- Task brief: All the data that follows should be repeated exactly, without a single picture.

- Record excerpts:
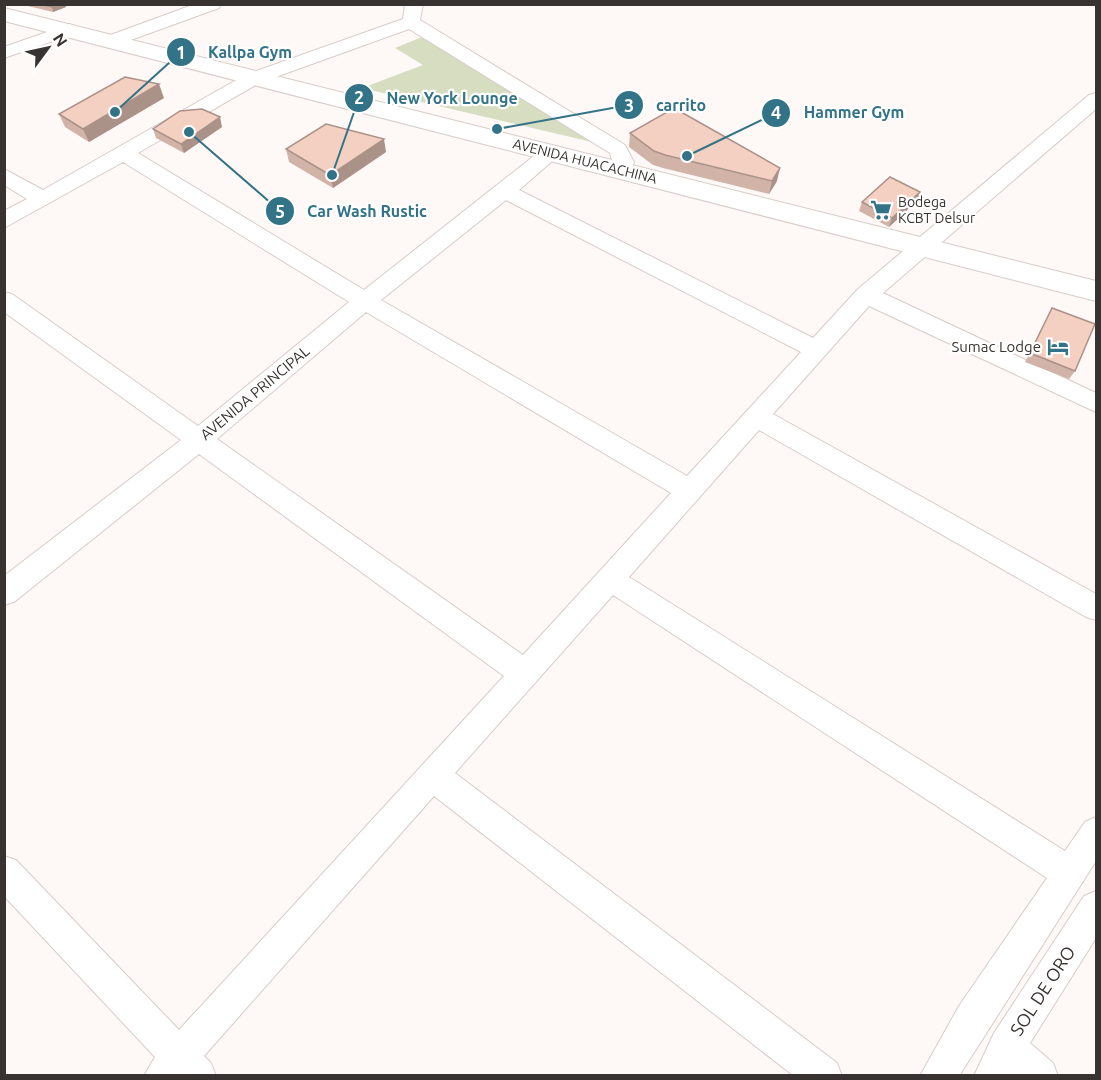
<svg xmlns="http://www.w3.org/2000/svg" width="1101" height="1080" font-family="Ubuntu,sans-serif">
<style>
.green{fill:#d7ddc0}
.lines{fill:none;stroke-linecap:round;stroke-linejoin:round}
.minor-casing{stroke:#d8ccc7;stroke-width:2}
.secondary-casing{stroke:#d8ccc7;stroke-width:2}
.minor{fill:#fff;fill-rule:evenodd}
.secondary{fill:#fff;fill-rule:evenodd}
.wall{fill:#d2b3a7}
.shaded-wall{fill:#ab9288}
.building{fill:#f4d0c2;stroke:#ab9288;stroke-width:1.5}
.labels{text-anchor:middle;stroke-width:4.5;stroke-linejoin:round;paint-order:stroke}
.far-street-label{font-size:14px;fill:#383331;stroke:#fff}
.far-poi-label{font-size:14px;fill:#383331;stroke:#fff;text-anchor:start}
.poi-label{font-size:15px;fill:#383331;stroke:#fff;text-anchor:end}
.street-label{font-size:15px;fill:#383331;stroke:#fff}
.near-street-label{font-size:18px;fill:#383331;stroke:#fff}
.leader{fill:none;stroke:#337387;stroke-width:2}
.callout-dot{fill:#337387;stroke:#fff;stroke-width:2}
.mark-label{font-size:18px;text-anchor:middle;font-weight:bold;fill:#fff}
.callout-label{font-size:16px;text-anchor:middle;font-weight:bold;fill:#337387;stroke:#fff;stroke-width:4.5;stroke-linejoin:round;paint-order:stroke}
</style>
<rect width="100%" height="100%" fill="#fef8f6"/>
<path class="green" d="M422 37 592 142 362 88 423 65 395 48Z"/>
<g class="lines">
<defs>
<g id="minor">
<path d="M195 4H221L219 8 117 45H105L102 41 105 37Z"/>
<path d="M405 4H423L420 20 625 145 634 162 630 176H616L610 153 409 29 259 83 138 153 364 290 544 148H558L561 152 558 156 519 190 813 338 858 289 1089 95 1096 93V109L883 293 1096 393V412L869 306 773 414 1096 594V620L1086 617 759 430 629 577 1065 851 1085 822 1096 817V861L959 1076H920L959 1006 1047 878 613 595 455 773 837 1063 842 1076H794L434 796 204 1056 211 1063 216 1076H144L155 1057 4 896V856L16 860 179 1030 504 676 199 454 14 602 4 605V576L181 440 4 312V292L12 294 198 426 349 302 123 162 4 228V211L27 199 4 185V169L43 190 245 75 403 19ZM506 200 801 352 687 476 381 300ZM366 312 671 493 523 655 217 439Z"/>
<path d="M70 24 79 29 76 33 4 58V47Z"/>
<path d="M1096 891V938L1030 1043 1053 1063 1058 1076H974L994 1033 1084 896Z"/>
</g>
<path id="secondary" d="M4 8 1096 281V301L4 21Z"/>
</defs>
<use href="#minor" class="minor-casing"/>
<use href="#secondary" class="secondary-casing"/>
<use href="#minor" class="minor"/>
<use href="#secondary" class="secondary"/>
</g>
<g class="wall">
<path d="M27 4H65L66 7 53 12 28 6Z"/>
<path d="M164 98 89 142 65 127 59 114Z"/>
<path d="M222 127 184 153 156 138 153 129Z"/>
<path d="M630 133 777 181 769 194 663 168 653 165 629 147Z"/>
<path d="M286 149 386 152 333 188 289 162Z"/>
<path d="M920 192 917 201 889 227 859 211 862 202Z"/>
<path d="M1052 308 1075 371 1069 379 1025 362Z"/>
</g>
<g class="shaded-wall">
<path d="M59 4H65L66 7 53 12 52 7Z"/>
<path d="M159 84 164 98 89 142 83 129Z"/>
<path d="M220 117 222 127 184 153 181 144Z"/>
<path d="M384 139 386 152 333 188 330 175Z"/>
<path d="M780 168 777 181 769 194 772 181Z"/>
<path d="M920 192 917 201 889 227 892 218Z"/>
</g>
<g class="building">
<path d="M39 4H59L52 7Z"/>
<path d="M125 77 159 84 83 129 59 114Z"/>
<path d="M674 108 780 168 772 181 665 155 654 151 630 133Z"/>
<path d="M202 109 220 117 181 144 153 129 180 111Z"/>
<path d="M326 124 384 139 330 175 286 149Z"/>
<path d="M890 177 920 192 892 218 862 202Z"/>
<path d="M1052 308 1095 324 1075 371 1030 353Z"/>
</g>
<defs>
<symbol id="supermarket-bare" viewBox="-9 -9 18 18"><path d="M-6-5.5h2.5l.6 2H6L4.5 2H-2.5L-4.4-4H-6ZM-1.5 3.2a1.3 1.3 0 1 0 .1 0ZM3 3.2a1.3 1.3 0 1 0 .1 0Z" fill="#337387" stroke="#fff" stroke-width="2.5" paint-order="stroke"/></symbol>
<symbol id="hotel-bare" viewBox="-9 -9 18 18"><path d="M-6-4.5h1.5V1H6V5H4.5V3h-9V5H-6ZM-4 0a1.8 1.8 0 1 1 3.6 0ZM.5 0V-2.5h3Q6-2.5 6 0Z" fill="#337387" stroke="#fff" stroke-width="2.5" paint-order="stroke"/></symbol>
</defs>
<g fill-rule="evenodd">
<use href="#supermarket-bare" x="866" y="195" width="30" height="30"/>
<use href="#hotel-bare" x="1043" y="332" width="30" height="30"/>
</g>
<g class="labels">
<g class="far-street-label">
<text transform="translate(585 161) rotate(14)" y="5">AVENIDA HUACACHINA</text>
</g>
<g class="far-poi-label">
<text x="898" y="207">Bodega<tspan x="898" dy="16">KCBT Delsur</tspan></text>
</g>
<g class="poi-label">
<text x="1041" y="352">Sumac Lodge</text>
</g>
<g class="street-label">
<text transform="translate(255 393) rotate(-40)" y="5">AVENIDA PRINCIPAL</text>
</g>
<g class="near-street-label">
<text transform="translate(1043 991) rotate(-57)" y="6">SOL DE ORO</text>
</g>
</g>
<path class="leader" d="M115 112L181 52M332 175L359 98M497 129L629 105M687 156L776 113M189 132L280 211"/>
<g class="callout-dot">
<circle cx="115" cy="112" r="6"/>
<circle cx="332" cy="175" r="6"/>
<circle cx="497" cy="129" r="6"/>
<circle cx="687" cy="156" r="6"/>
<circle cx="189" cy="132" r="6"/>
<circle cx="181" cy="52" r="15"/>
<circle cx="359" cy="98" r="15"/>
<circle cx="629" cy="105" r="15"/>
<circle cx="776" cy="113" r="15"/>
<circle cx="280" cy="211" r="15"/>
</g>
<g class="mark-label">
<text x="181" y="59">1</text>
<text x="359" y="104">2</text>
<text x="629" y="112">3</text>
<text x="776" y="119">4</text>
<text x="280" y="218">5</text>
</g>
<g class="callout-label">
<text x="250" y="58">Kallpa Gym</text>
<text x="452" y="104">New York Lounge</text>
<text x="681" y="111">carrito</text>
<text x="854" y="118">Hammer Gym</text>
<text x="367" y="217">Car Wash Rustic</text>
</g>
<rect width="1101" height="1080" fill="none" stroke="#383331" stroke-width="12"/>
<g transform="translate(48 48) rotate(57)" stroke="#ffffff" stroke-width="4.5" paint-order="stroke">
<path d="M0-4.5L10 22L0 15L-10 22Z" fill="#383331"/>
<text y="-9" font-size="16" font-weight="bold" text-anchor="middle" fill="#383331">N</text>
</g>
</svg>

- Written reply:
<svg xmlns="http://www.w3.org/2000/svg" width="1101" height="1080" font-family="Ubuntu,sans-serif">
<style>
.green{fill:#d7ddc0}
.lines{fill:none;stroke-linecap:round;stroke-linejoin:round}
.minor-casing{stroke:#d8ccc7;stroke-width:2}
.secondary-casing{stroke:#d8ccc7;stroke-width:2}
.minor{fill:#fff;fill-rule:evenodd}
.secondary{fill:#fff;fill-rule:evenodd}
.wall{fill:#d2b3a7}
.shaded-wall{fill:#ab9288}
.building{fill:#f4d0c2;stroke:#ab9288;stroke-width:1.5}
.labels{text-anchor:middle;stroke-width:4.5;stroke-linejoin:round;paint-order:stroke}
.far-street-label{font-size:14px;fill:#383331;stroke:#fff}
.far-poi-label{font-size:14px;fill:#383331;stroke:#fff;text-anchor:start}
.poi-label{font-size:15px;fill:#383331;stroke:#fff;text-anchor:end}
.street-label{font-size:15px;fill:#383331;stroke:#fff}
.near-street-label{font-size:18px;fill:#383331;stroke:#fff}
.leader{fill:none;stroke:#337387;stroke-width:2}
.callout-dot{fill:#337387;stroke:#fff;stroke-width:2}
.mark-label{font-size:18px;text-anchor:middle;font-weight:bold;fill:#fff}
.callout-label{font-size:16px;text-anchor:middle;font-weight:bold;fill:#337387;stroke:#fff;stroke-width:4.5;stroke-linejoin:round;paint-order:stroke}
</style>
<rect width="100%" height="100%" fill="#fef8f6"/>
<path class="green" d="M422 37 592 142 362 88 423 65 395 48Z"/>
<g class="lines">
<defs>
<g id="minor">
<path d="M195 4H221L219 8 117 45H105L102 41 105 37Z"/>
<path d="M405 4H423L420 20 625 145 634 162 630 176H616L610 153 409 29 259 83 138 153 364 290 544 148H558L561 152 558 156 519 190 813 338 858 289 1089 95 1096 93V109L883 293 1096 393V412L869 306 773 414 1096 594V620L1086 617 759 430 629 577 1065 851 1085 822 1096 817V861L959 1076H920L959 1006 1047 878 613 595 455 773 837 1063 842 1076H794L434 796 204 1056 211 1063 216 1076H144L155 1057 4 896V856L16 860 179 1030 504 676 199 454 14 602 4 605V576L181 440 4 312V292L12 294 198 426 349 302 123 162 4 228V211L27 199 4 185V169L43 190 245 75 403 19ZM506 200 801 352 687 476 381 300ZM366 312 671 493 523 655 217 439Z"/>
<path d="M70 24 79 29 76 33 4 58V47Z"/>
<path d="M1096 891V938L1030 1043 1053 1063 1058 1076H974L994 1033 1084 896Z"/>
</g>
<path id="secondary" d="M4 8 1096 281V301L4 21Z"/>
</defs>
<use href="#minor" class="minor-casing"/>
<use href="#secondary" class="secondary-casing"/>
<use href="#minor" class="minor"/>
<use href="#secondary" class="secondary"/>
</g>
<g class="wall">
<path d="M27 4H65L66 7 53 12 28 6Z"/>
<path d="M164 98 89 142 65 127 59 114Z"/>
<path d="M222 127 184 153 156 138 153 129Z"/>
<path d="M630 133 777 181 769 194 663 168 653 165 629 147Z"/>
<path d="M286 149 386 152 333 188 289 162Z"/>
<path d="M920 192 917 201 889 227 859 211 862 202Z"/>
<path d="M1052 308 1075 371 1069 379 1025 362Z"/>
</g>
<g class="shaded-wall">
<path d="M59 4H65L66 7 53 12 52 7Z"/>
<path d="M159 84 164 98 89 142 83 129Z"/>
<path d="M220 117 222 127 184 153 181 144Z"/>
<path d="M384 139 386 152 333 188 330 175Z"/>
<path d="M780 168 777 181 769 194 772 181Z"/>
<path d="M920 192 917 201 889 227 892 218Z"/>
</g>
<g class="building">
<path d="M39 4H59L52 7Z"/>
<path d="M125 77 159 84 83 129 59 114Z"/>
<path d="M674 108 780 168 772 181 665 155 654 151 630 133Z"/>
<path d="M202 109 220 117 181 144 153 129 180 111Z"/>
<path d="M326 124 384 139 330 175 286 149Z"/>
<path d="M890 177 920 192 892 218 862 202Z"/>
<path d="M1052 308 1095 324 1075 371 1030 353Z"/>
</g>
<defs>
<symbol id="supermarket-bare" viewBox="-9 -9 18 18"><path d="M-6-5.5h2.5l.6 2H6L4.5 2H-2.5L-4.4-4H-6ZM-1.5 3.2a1.3 1.3 0 1 0 .1 0ZM3 3.2a1.3 1.3 0 1 0 .1 0Z" fill="#337387" stroke="#fff" stroke-width="2.5" paint-order="stroke"/></symbol>
<symbol id="hotel-bare" viewBox="-9 -9 18 18"><path d="M-6-4.5h1.5V1H6V5H4.5V3h-9V5H-6ZM-4 0a1.8 1.8 0 1 1 3.6 0ZM.5 0V-2.5h3Q6-2.5 6 0Z" fill="#337387" stroke="#fff" stroke-width="2.5" paint-order="stroke"/></symbol>
</defs>
<g fill-rule="evenodd">
<use href="#supermarket-bare" x="866" y="195" width="30" height="30"/>
<use href="#hotel-bare" x="1043" y="332" width="30" height="30"/>
</g>
<g class="labels">
<g class="far-street-label">
<text transform="translate(585 161) rotate(14)" y="5">AVENIDA HUACACHINA</text>
</g>
<g class="far-poi-label">
<text x="898" y="207">Bodega<tspan x="898" dy="16">KCBT Delsur</tspan></text>
</g>
<g class="poi-label">
<text x="1041" y="352">Sumac Lodge</text>
</g>
<g class="street-label">
<text transform="translate(255 393) rotate(-40)" y="5">AVENIDA PRINCIPAL</text>
</g>
<g class="near-street-label">
<text transform="translate(1043 991) rotate(-57)" y="6">SOL DE ORO</text>
</g>
</g>
<path class="leader" d="M115 112L181 52M332 175L359 98M497 129L629 105M687 156L776 113M189 132L280 211"/>
<g class="callout-dot">
<circle cx="115" cy="112" r="6"/>
<circle cx="332" cy="175" r="6"/>
<circle cx="497" cy="129" r="6"/>
<circle cx="687" cy="156" r="6"/>
<circle cx="189" cy="132" r="6"/>
<circle cx="181" cy="52" r="15"/>
<circle cx="359" cy="98" r="15"/>
<circle cx="629" cy="105" r="15"/>
<circle cx="776" cy="113" r="15"/>
<circle cx="280" cy="211" r="15"/>
</g>
<g class="mark-label">
<text x="181" y="59">1</text>
<text x="359" y="104">2</text>
<text x="629" y="112">3</text>
<text x="776" y="119">4</text>
<text x="280" y="218">5</text>
</g>
<g class="callout-label">
<text x="250" y="58">Kallpa Gym</text>
<text x="452" y="104">New York Lounge</text>
<text x="681" y="111">carrito</text>
<text x="854" y="118">Hammer Gym</text>
<text x="367" y="217">Car Wash Rustic</text>
</g>
<rect width="1101" height="1080" fill="none" stroke="#383331" stroke-width="12"/>
<g transform="translate(48 48) rotate(57)" stroke="#ffffff" stroke-width="4.5" paint-order="stroke">
<path d="M0-4.5L10 22L0 15L-10 22Z" fill="#383331"/>
<text y="-9" font-size="16" font-weight="bold" text-anchor="middle" fill="#383331">N</text>
</g>
</svg>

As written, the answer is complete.